Last Friday, health officials recommended that people who had direct contact with any of the 200 bats that infested West High School take the series of four rabies shots.

Eileen Risk, a top epidemiologist with the Salt Lake County Health Department, said most of those were students at the school, but a few were staff members.

Direct contact is defined as skin-to-skin, skin-to-fang, or skin-to-claw contact.

According to the Center for Disease Control, only about 6 percent of bats have rabies, but the most common cause of rabies in humans is exposure to infected bats.

And by the time the symptoms of rabies become apparent, it is too late to treat the disease, which is “uniformly fatal,” Risk said.

The treatment is a series of four vaccines, the first accompanied by a Rabies Immune Globulin shot. The series is administered over two weeks, and is not as painful as it was in the past, when shots had to be given in the abdomen. Now, the shots feel about the same as any common vaccine, Risk said. Risk said she gets reports of bats at West High and multiple other schools each year.

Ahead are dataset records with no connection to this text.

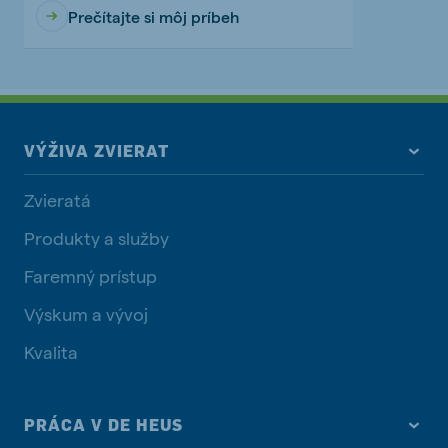
Prečítajte si môj príbeh
VÝŽIVA ZVIERAT
Zvieratá
Produkty a služby
Faremný prístup
Výskum a vývoj
Kvalita
PRÁCA V DE HEUS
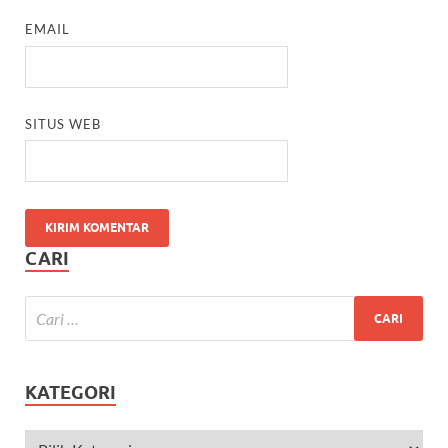
EMAIL
SITUS WEB
CARI
KATEGORI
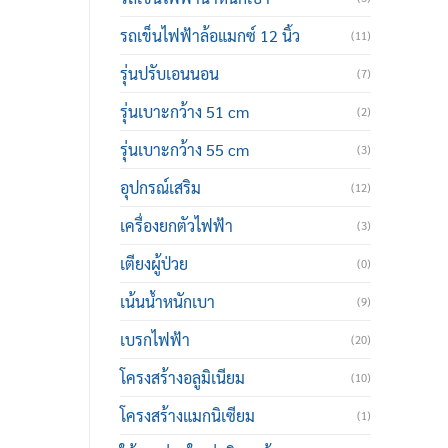
รถเข็นไฟฟ้าล้อแมกซ์ 12 นิ้ว
(11)
รุ่นปรับเอนนอน
(7)
รุ่นเบาะกว้าง 51 cm
(2)
รุ่นเบาะกว้าง 55 cm
(3)
อุปกรณ์เสริม
(12)
เครื่องยกตัวไฟฟ้า
(3)
เตียงผู้ป่วย
(0)
เน้นน้ำหนักเบา
(9)
เบรกไฟฟ้า
(20)
โครงสร้างอลูมิเนียม
(10)
โครงสร้างแมกนิเซียม
(1)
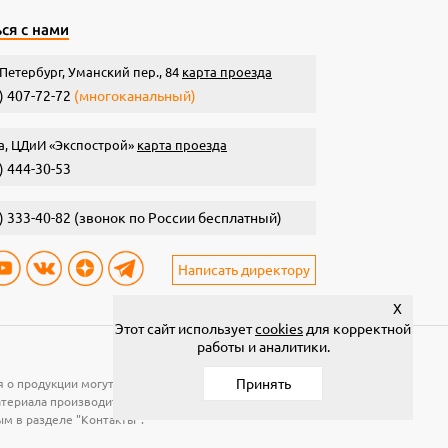
ся с нами
Петербург, Уманский пер., 84
карта проезда
) 407-72-72
(многоканальный)
а, ЦДиИ «Экспострой»
карта проезда
) 444-30-53
) 333-40-82
(звонок по России бесплатный)
Написать директору
X
Этот сайт использует
cookies
для корректной
работы и аналитики.
Принять
я о продукции могут быть изменены без предварительного
материала производится по рабочей поверхности. Для
ым в разделе "Контакты".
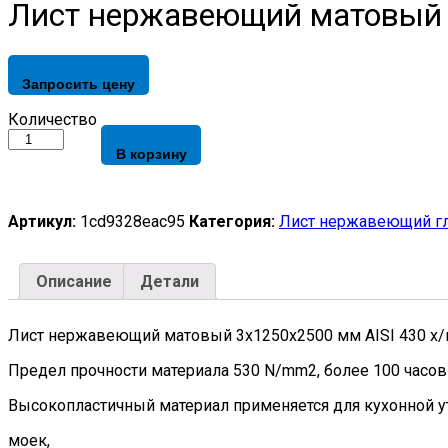
Лист нержавеющий матовый 3х
Запросить цену
Лист
Количество
нержавеющий
В корзину
матовый
3х1250х2500
мм
AISI
Артикул:
1cd9328eac95
Категория:
Лист нержавеющий г
430
х/
к,
Описание
Детали
2B,
EN
10088-
Лист нержавеющий матовый 3х1250х2500 мм AISI 430 х/к,
2
quantity
Предел прочности материала 530 N/mm2, более 100 часов
Высокопластичный материал применяется для кухонной у
моек,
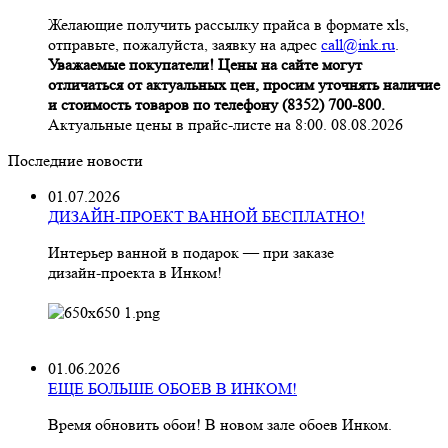
Желающие получить рассылку прайса в формате xls,
отправьте, пожалуйста, заявку на адрес
call@ink.ru
.
Уважаемые покупатели! Цены на сайте могут
отличаться от актуальных цен, просим уточнять наличие
и стоимость товаров по телефону (8352) 700-800.
Актуальные цены в прайс-листе на 8:00. 08.08.2026
Последние новости
01.07.2026
ДИЗАЙН-ПРОЕКТ ВАННОЙ БЕСПЛАТНО!
Интерьер ванной в подарок — при заказе
дизайн‑проекта в Инком!
01.06.2026
ЕЩЕ БОЛЬШЕ ОБОЕВ В ИНКОМ!
Время обновить обои! В новом зале обоев Инком.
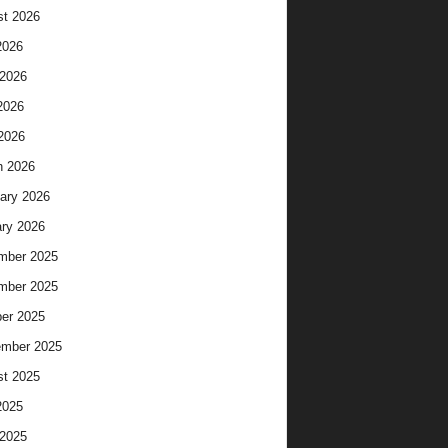
t 2026
2026
2026
2026
 2026
h 2026
ary 2026
ry 2026
mber 2025
mber 2025
er 2025
ember 2025
t 2025
2025
2025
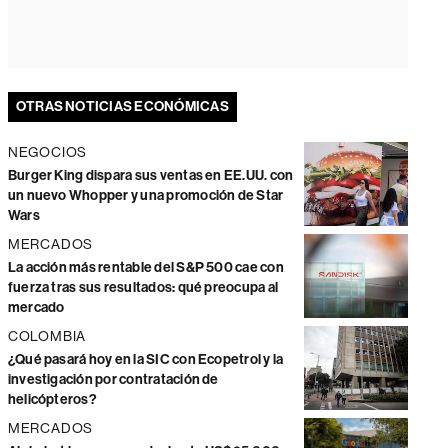
OTRAS NOTICIAS ECONÓMICAS
NEGOCIOS
Burger King dispara sus ventas en EE.UU. con
un nuevo Whopper y una promoción de Star
Wars
MERCADOS
La acción más rentable del S&P 500 cae con
fuerza tras sus resultados: qué preocupa al
mercado
COLOMBIA
¿Qué pasará hoy en la SIC con Ecopetrol y la
investigación por contratación de
helicópteros?
MERCADOS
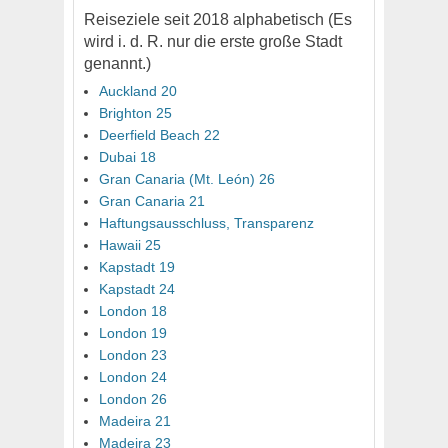
Reiseziele seit 2018 alphabetisch (Es
wird i. d. R. nur die erste große Stadt
genannt.)
Auckland 20
Brighton 25
Deerfield Beach 22
Dubai 18
Gran Canaria (Mt. León) 26
Gran Canaria 21
Haftungsausschluss, Transparenz
Hawaii 25
Kapstadt 19
Kapstadt 24
London 18
London 19
London 23
London 24
London 26
Madeira 21
Madeira 23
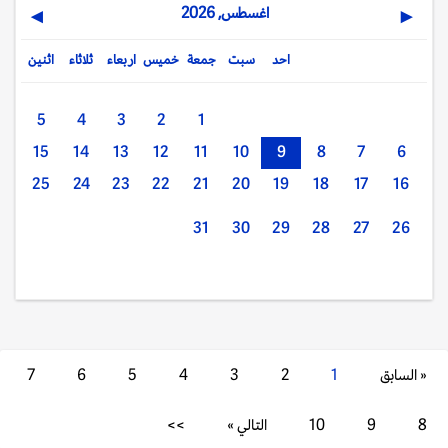
اغسطس, 2026
▶
◀
احد
سبت
جمعة
خميس
اربعاء
ثلاثاء
اثنين
5
4
3
2
1
15
14
13
12
11
10
9
8
7
6
25
24
23
22
21
20
19
18
17
16
31
30
29
28
27
26
« السابق
1
2
3
4
5
6
7
8
9
10
التالي »
>>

The bats at West were captured and relocated, according to officials.

Windows that had been left open were closed, and cracks and holes in the building were sealed, district officials have said. The school is also located along the bats’ annual migration route.

People can get rabies from physical contact with infected bats. The Salt Lake County Heath Department recommends no one make physical contact with a bat, and anyone who has should contact their doctor and local health department immediately.

The Centers for Disease Control and Prevention provides the following information about rabies on its website.

The rabies virus is transmitted through saliva or brain/nervous system tissue. You can only get rabies by coming in contact with these specific bodily excretions and tissues.

It’s important to remember that rabies is a medical urgency but not an emergency. Decisions should not be delayed.

Wash any wounds immediately. One of the most effective ways to decrease the chance for infection is to wash the wound thoroughly with soap and water.

See your doctor for attention for any trauma due to an animal attack before considering the need for rabies vaccination.

Your doctor, possibly in consultation with your state or local health department, will decide if you need a rabies vaccination. Decisions to start vaccination, known as postexposure prophylaxis (PEP), will be based on your type of exposure and the animal you were exposed to, as well as laboratory and surveillance information for the geographic area where the exposure occurred.

In the United States, postexposure prophylaxis consists of a regimen of one dose of immune globulin and four doses of rabies vaccine over a 14-day period. Rabies immune globulin and the first dose of rabies vaccine should be given by your health care provider as soon as possible after exposure. Additional doses or rabies vaccine should be given on days 3, 7, and 14 after the first vaccination. Current vaccines are relatively painless and are given in your arm, like a flu or tetanus vaccine.